Stored items:
━━━━━━━━━━

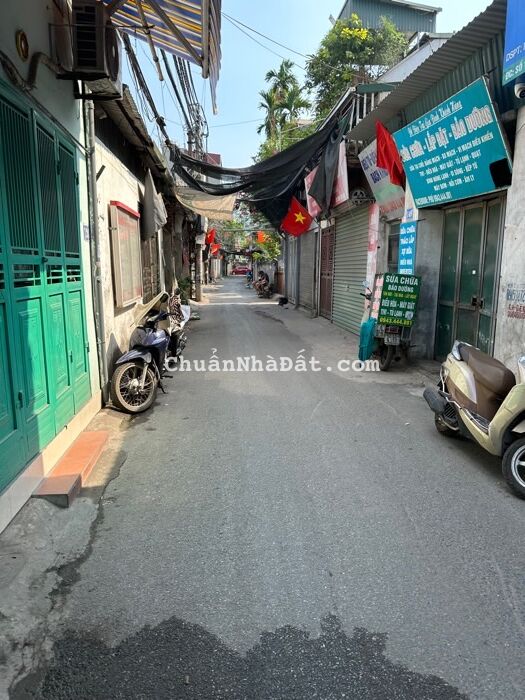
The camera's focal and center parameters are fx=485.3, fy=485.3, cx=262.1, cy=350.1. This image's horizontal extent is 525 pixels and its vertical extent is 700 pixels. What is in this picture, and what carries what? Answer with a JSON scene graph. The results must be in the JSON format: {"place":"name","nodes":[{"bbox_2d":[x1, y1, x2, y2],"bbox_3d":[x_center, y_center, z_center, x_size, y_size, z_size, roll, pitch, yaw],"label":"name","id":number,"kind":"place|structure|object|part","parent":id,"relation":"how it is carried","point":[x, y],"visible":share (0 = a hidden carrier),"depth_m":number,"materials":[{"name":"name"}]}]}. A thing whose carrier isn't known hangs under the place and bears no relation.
{"place":"outdoors","nodes":[
{"label":"outdoors","id":0,"kind":"place"},
{"bbox_2d":[0,0,101,533],"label":"building","id":1,"kind":"structure","parent":0,"point":[13,30],"depth_m":4.02,"materials":[{"name":"paint"}]},
{"bbox_2d":[15,29,28,60],"bbox_3d":[-1.734,-2.196,3.509,0.074,0.210,0.170,-1,11,-5],"label":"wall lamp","id":2,"kind":"object","parent":1,"relation":"attached to","point":[25,52],"visible":0.97,"depth_m":3.48,"materials":[{"name":"gold metal"}]},
{"bbox_2d":[0,83,91,488],"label":"green door","id":3,"kind":"structure","parent":1,"relation":"in","point":[16,427],"depth_m":3.82,"materials":[{"name":"green metal"}]},
{"bbox_2d":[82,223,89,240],"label":"house number plate","id":4,"kind":"object","parent":1,"relation":"attached to","point":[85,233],"visible":0.82,"depth_m":5.17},
{"bbox_2d":[54,0,121,91],"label":"air conditioner","id":5,"kind":"object","parent":1,"relation":"attached to","point":[114,65],"visible":0.91,"depth_m":4.13,"materials":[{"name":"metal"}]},
{"bbox_2d":[83,95,106,400],"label":"drainpipe","id":6,"kind":"object","parent":1,"relation":"attached to","point":[93,172],"visible":0.81,"depth_m":5.70,"materials":[{"name":"grey plastic"}]},
{"bbox_2d":[101,0,220,112],"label":"striped awning","id":7,"kind":"object","parent":1,"relation":"attached to","point":[163,8],"visible":0.9,"depth_m":4.75,"materials":[{"name":"multicoloured fabric"}]},
{"bbox_2d":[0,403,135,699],"label":"pavement","id":8,"kind":"structure","parent":0,"point":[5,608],"materials":[{"name":"grey concrete"}]},
{"bbox_2d":[33,430,109,506],"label":"step","id":9,"kind":"structure","parent":8,"relation":"on","point":[97,444],"depth_m":3.77,"materials":[{"name":"orange tile"}]},
{"bbox_2d":[90,85,180,395],"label":"left building","id":10,"kind":"structure","parent":0,"point":[131,186],"depth_m":8.00,"materials":[{"name":"beige paint"}]},
{"bbox_2d":[109,201,142,308],"bbox_3d":[-2.265,-1.569,8.191,0.141,1.678,1.586,-1,11,-5],"label":"window","id":11,"kind":"structure","parent":10,"relation":"attached to","point":[131,213],"depth_m":7.99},
{"bbox_2d":[141,232,159,300],"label":"window","id":12,"kind":"structure","parent":10,"relation":"in","point":[150,281],"depth_m":10.90,"materials":[{"name":"brown"}]},
{"bbox_2d":[141,170,167,239],"bbox_3d":[-2.225,-2.956,10.002,0.564,1.393,1.060,-1,11,-5],"label":"cloth","id":13,"kind":"object","parent":10,"relation":"hanging from","point":[152,215],"visible":0.93,"depth_m":9.76,"materials":[{"name":"grey fabric"}]},
{"bbox_2d":[175,186,236,220],"bbox_3d":[-1.995,-5.371,17.915,2.269,1.252,3.630,-1,11,-5],"label":"tarp","id":14,"kind":"object","parent":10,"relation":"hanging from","point":[228,206],"visible":0.63,"depth_m":17.28,"materials":[{"name":"fabric"}]},
{"bbox_2d":[205,227,216,245],"bbox_3d":[-2.952,-6.355,27.411,0.812,1.291,0.390,-1,11,-5],"label":"red flag","id":15,"kind":"object","parent":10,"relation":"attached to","point":[209,236],"visible":0.74,"depth_m":27.36,"materials":[{"name":"red fabric"}]},
{"bbox_2d":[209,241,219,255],"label":"red flag","id":16,"kind":"object","parent":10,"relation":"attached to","point":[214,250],"visible":0.72,"depth_m":33.82,"materials":[{"name":"red fabric"}]},
{"bbox_2d":[11,277,524,699],"label":"road","id":17,"kind":"structure","parent":0,"point":[457,462],"materials":[{"name":"grey asphalt"}]},
{"bbox_2d":[109,290,176,413],"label":"motorcycle","id":18,"kind":"object","parent":17,"relation":"on","point":[137,353],"visible":0.91,"depth_m":5.98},
{"label":"wheel","id":19,"kind":"part","parent":18,"relation":"part of","materials":[{"name":"black rubber"}]},
{"bbox_2d":[165,288,190,361],"bbox_3d":[-1.723,-0.501,8.740,0.916,1.243,2.404,-1,11,-5],"label":"motorcycle","id":20,"kind":"object","parent":17,"relation":"on","point":[173,336],"visible":0.4,"depth_m":8.53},
{"bbox_2d":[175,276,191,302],"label":"potted plant","id":21,"kind":"object","parent":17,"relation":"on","point":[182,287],"visible":0.51,"depth_m":17.35,"materials":[{"name":"green plant"}]},
{"bbox_2d":[194,219,203,301],"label":"utility pole","id":22,"kind":"object","parent":17,"relation":"on","point":[201,252],"visible":0.71,"depth_m":22.04,"materials":[{"name":"grey concrete"}]},
{"bbox_2d":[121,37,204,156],"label":"power lines","id":23,"kind":"object","parent":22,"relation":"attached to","point":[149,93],"visible":0.66,"depth_m":11.54,"materials":[{"name":"plastic"}]},
{"bbox_2d":[245,268,253,286],"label":"person","id":24,"kind":"object","parent":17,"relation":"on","point":[250,274],"visible":0.87,"depth_m":35.96},
{"bbox_2d":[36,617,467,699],"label":"asphalt patch","id":25,"kind":"object","parent":17,"relation":"on","point":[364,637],"visible":0.9,"depth_m":2.09,"materials":[{"name":"black asphalt"}]},
{"bbox_2d":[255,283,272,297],"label":"motorcycle","id":26,"kind":"object","parent":17,"relation":"on","point":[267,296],"visible":0.68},
{"bbox_2d":[254,270,270,294],"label":"person","id":27,"kind":"object","parent":26,"relation":"on","point":[261,277],"visible":0.96,"depth_m":25.47},
{"bbox_2d":[277,296,288,306],"bbox_3d":[0.835,-1.984,19.818,0.505,0.414,0.726,-1,11,-5],"label":"black bag","id":28,"kind":"object","parent":17,"relation":"on","point":[284,299],"visible":0.99,"depth_m":19.66,"materials":[{"name":"black plastic"}]},
{"bbox_2d":[358,277,416,370],"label":"motorcycle","id":29,"kind":"object","parent":17,"relation":"on","point":[387,362],"visible":0.58,"depth_m":7.68,"materials":[{"name":"metal"}]},
{"bbox_2d":[358,318,375,360],"bbox_3d":[1.712,-0.181,7.901,0.289,0.698,0.382,-1,11,-5],"label":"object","id":30,"kind":"object","parent":29,"relation":"hanging from","point":[368,331],"visible":0.86,"depth_m":7.79,"materials":[{"name":"teal plastic"}]},
{"bbox_2d":[376,271,421,325],"bbox_3d":[2.154,-0.812,7.719,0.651,0.816,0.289,-1,11,-5],"label":"green sign","id":31,"kind":"object","parent":29,"relation":"attached to","point":[390,290],"visible":0.99,"depth_m":7.66,"materials":[{"name":"green"}]},
{"bbox_2d":[423,340,524,499],"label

━━━━━━━━━━

=== The problem ===
Write out the records once more, exactly as they stand, with no images.

=== Task response ===
The camera's focal and center parameters are fx=485.3, fy=485.3, cx=262.1, cy=350.1. This image's horizontal extent is 525 pixels and its vertical extent is 700 pixels. What is in this picture, and what carries what? Answer with a JSON scene graph. The results must be in the JSON format: {"place":"name","nodes":[{"bbox_2d":[x1, y1, x2, y2],"bbox_3d":[x_center, y_center, z_center, x_size, y_size, z_size, roll, pitch, yaw],"label":"name","id":number,"kind":"place|structure|object|part","parent":id,"relation":"how it is carried","point":[x, y],"visible":share (0 = a hidden carrier),"depth_m":number,"materials":[{"name":"name"}]}]}. A thing whose carrier isn't known hangs under the place and bears no relation.
{"place":"outdoors","nodes":[
{"label":"outdoors","id":0,"kind":"place"},
{"bbox_2d":[0,0,101,533],"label":"building","id":1,"kind":"structure","parent":0,"point":[13,30],"depth_m":4.02,"materials":[{"name":"paint"}]},
{"bbox_2d":[15,29,28,60],"bbox_3d":[-1.734,-2.196,3.509,0.074,0.210,0.170,-1,11,-5],"label":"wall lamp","id":2,"kind":"object","parent":1,"relation":"attached to","point":[25,52],"visible":0.97,"depth_m":3.48,"materials":[{"name":"gold metal"}]},
{"bbox_2d":[0,83,91,488],"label":"green door","id":3,"kind":"structure","parent":1,"relation":"in","point":[16,427],"depth_m":3.82,"materials":[{"name":"green metal"}]},
{"bbox_2d":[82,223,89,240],"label":"house number plate","id":4,"kind":"object","parent":1,"relation":"attached to","point":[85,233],"visible":0.82,"depth_m":5.17},
{"bbox_2d":[54,0,121,91],"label":"air conditioner","id":5,"kind":"object","parent":1,"relation":"attached to","point":[114,65],"visible":0.91,"depth_m":4.13,"materials":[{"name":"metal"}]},
{"bbox_2d":[83,95,106,400],"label":"drainpipe","id":6,"kind":"object","parent":1,"relation":"attached to","point":[93,172],"visible":0.81,"depth_m":5.70,"materials":[{"name":"grey plastic"}]},
{"bbox_2d":[101,0,220,112],"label":"striped awning","id":7,"kind":"object","parent":1,"relation":"attached to","point":[163,8],"visible":0.9,"depth_m":4.75,"materials":[{"name":"multicoloured fabric"}]},
{"bbox_2d":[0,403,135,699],"label":"pavement","id":8,"kind":"structure","parent":0,"point":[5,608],"materials":[{"name":"grey concrete"}]},
{"bbox_2d":[33,430,109,506],"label":"step","id":9,"kind":"structure","parent":8,"relation":"on","point":[97,444],"depth_m":3.77,"materials":[{"name":"orange tile"}]},
{"bbox_2d":[90,85,180,395],"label":"left building","id":10,"kind":"structure","parent":0,"point":[131,186],"depth_m":8.00,"materials":[{"name":"beige paint"}]},
{"bbox_2d":[109,201,142,308],"bbox_3d":[-2.265,-1.569,8.191,0.141,1.678,1.586,-1,11,-5],"label":"window","id":11,"kind":"structure","parent":10,"relation":"attached to","point":[131,213],"depth_m":7.99},
{"bbox_2d":[141,232,159,300],"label":"window","id":12,"kind":"structure","parent":10,"relation":"in","point":[150,281],"depth_m":10.90,"materials":[{"name":"brown"}]},
{"bbox_2d":[141,170,167,239],"bbox_3d":[-2.225,-2.956,10.002,0.564,1.393,1.060,-1,11,-5],"label":"cloth","id":13,"kind":"object","parent":10,"relation":"hanging from","point":[152,215],"visible":0.93,"depth_m":9.76,"materials":[{"name":"grey fabric"}]},
{"bbox_2d":[175,186,236,220],"bbox_3d":[-1.995,-5.371,17.915,2.269,1.252,3.630,-1,11,-5],"label":"tarp","id":14,"kind":"object","parent":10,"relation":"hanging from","point":[228,206],"visible":0.63,"depth_m":17.28,"materials":[{"name":"fabric"}]},
{"bbox_2d":[205,227,216,245],"bbox_3d":[-2.952,-6.355,27.411,0.812,1.291,0.390,-1,11,-5],"label":"red flag","id":15,"kind":"object","parent":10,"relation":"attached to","point":[209,236],"visible":0.74,"depth_m":27.36,"materials":[{"name":"red fabric"}]},
{"bbox_2d":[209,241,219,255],"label":"red flag","id":16,"kind":"object","parent":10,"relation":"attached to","point":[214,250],"visible":0.72,"depth_m":33.82,"materials":[{"name":"red fabric"}]},
{"bbox_2d":[11,277,524,699],"label":"road","id":17,"kind":"structure","parent":0,"point":[457,462],"materials":[{"name":"grey asphalt"}]},
{"bbox_2d":[109,290,176,413],"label":"motorcycle","id":18,"kind":"object","parent":17,"relation":"on","point":[137,353],"visible":0.91,"depth_m":5.98},
{"label":"wheel","id":19,"kind":"part","parent":18,"relation":"part of","materials":[{"name":"black rubber"}]},
{"bbox_2d":[165,288,190,361],"bbox_3d":[-1.723,-0.501,8.740,0.916,1.243,2.404,-1,11,-5],"label":"motorcycle","id":20,"kind":"object","parent":17,"relation":"on","point":[173,336],"visible":0.4,"depth_m":8.53},
{"bbox_2d":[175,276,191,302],"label":"potted plant","id":21,"kind":"object","parent":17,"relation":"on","point":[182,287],"visible":0.51,"depth_m":17.35,"materials":[{"name":"green plant"}]},
{"bbox_2d":[194,219,203,301],"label":"utility pole","id":22,"kind":"object","parent":17,"relation":"on","point":[201,252],"visible":0.71,"depth_m":22.04,"materials":[{"name":"grey concrete"}]},
{"bbox_2d":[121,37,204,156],"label":"power lines","id":23,"kind":"object","parent":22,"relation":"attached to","point":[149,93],"visible":0.66,"depth_m":11.54,"materials":[{"name":"plastic"}]},
{"bbox_2d":[245,268,253,286],"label":"person","id":24,"kind":"object","parent":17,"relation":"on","point":[250,274],"visible":0.87,"depth_m":35.96},
{"bbox_2d":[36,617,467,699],"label":"asphalt patch","id":25,"kind":"object","parent":17,"relation":"on","point":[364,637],"visible":0.9,"depth_m":2.09,"materials":[{"name":"black asphalt"}]},
{"bbox_2d":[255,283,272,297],"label":"motorcycle","id":26,"kind":"object","parent":17,"relation":"on","point":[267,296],"visible":0.68},
{"bbox_2d":[254,270,270,294],"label":"person","id":27,"kind":"object","parent":26,"relation":"on","point":[261,277],"visible":0.96,"depth_m":25.47},
{"bbox_2d":[277,296,288,306],"bbox_3d":[0.835,-1.984,19.818,0.505,0.414,0.726,-1,11,-5],"label":"black bag","id":28,"kind":"object","parent":17,"relation":"on","point":[284,299],"visible":0.99,"depth_m":19.66,"materials":[{"name":"black plastic"}]},
{"bbox_2d":[358,277,416,370],"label":"motorcycle","id":29,"kind":"object","parent":17,"relation":"on","point":[387,362],"visible":0.58,"depth_m":7.68,"materials":[{"name":"metal"}]},
{"bbox_2d":[358,318,375,360],"bbox_3d":[1.712,-0.181,7.901,0.289,0.698,0.382,-1,11,-5],"label":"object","id":30,"kind":"object","parent":29,"relation":"hanging from","point":[368,331],"visible":0.86,"depth_m":7.79,"materials":[{"name":"teal plastic"}]},
{"bbox_2d":[376,271,421,325],"bbox_3d":[2.154,-0.812,7.719,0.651,0.816,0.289,-1,11,-5],"label":"green sign","id":31,"kind":"object","parent":29,"relation":"attached to","point":[390,290],"visible":0.99,"depth_m":7.66,"materials":[{"name":"green"}]},
{"bbox_2d":[423,340,524,499],"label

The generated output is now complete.